To support that position, it pointed to a ruling earlier this year by the European Court of Human Rights (ECHR) – which is not an EU body – that the TK is not a “tribunal established by law” because it contains a judge illegitimately appointed as part of the current government’s judicial policies.

After that ruling, the TK itself then declared that part of the European Convention on Human Rights that guarantees the right to a fair trial is incompatible with the Polish constitution. That effectively meant that the ECHR cannot question the status of certain Polish judges.

Poland’s constitutional court not a “tribunal established by law”, rules ECHR

Today’s announcement by the commission was immediately condemned by figures from Poland’s ruling camp.
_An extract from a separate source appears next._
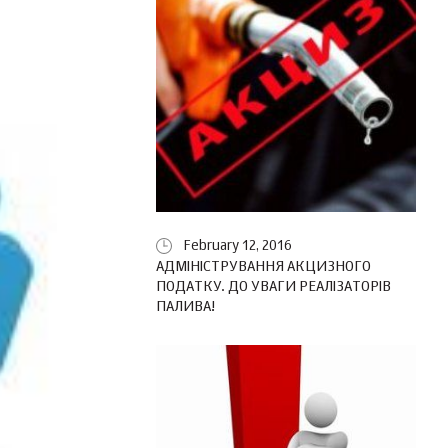
February 12, 2016
АДМІНІСТРУВАННЯ АКЦИЗНОГО
ПОДАТКУ. ДО УВАГИ РЕАЛІЗАТОРІВ
ПАЛИВА!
Sebastian Kaleta, a deputy justice minister, called it “an attack on the Polish constitution and our sovereignty”.

“This is no longer a legal dispute, it is an attack on the Polish constitution and the foundations of Polish statehood,” tweeted former prime minister Beata Szydło, who is now a PiS MEP. “The European Commission wants to deprive Poland of the prerogatives of a sovereign state.”

The current prime minister, Mateusz Morawiecki, warned that it was another sign of “bureaucratic centralism from Brussels progressing”. His government has repeatedly argued that EU institutions are overstepping their remit and illegitimately “interfering” in Poland’s domestic affairs for political reasons.

The commission’s decision was, however, welcomed by constitutional scholar Bogna Baczyńska from the University of Szczecin. “Even for ordinary citizens it is very clear that the Constitutional Tribunal does not fulfill its constitutional role, but is a dummy [body],” she told TVN24.

“The European Commission has taken a logical step to encourage or force Poland to comply with EU treaties,” she added. “This shows very clearly that domestic mechanisms cannot be used to undermine treaty provisions.”

Poland now has two months to formally respond to the European Commission’s justification for initiating the procedure. If Brussels remains unsatisfied, it can then proceed with the legal action.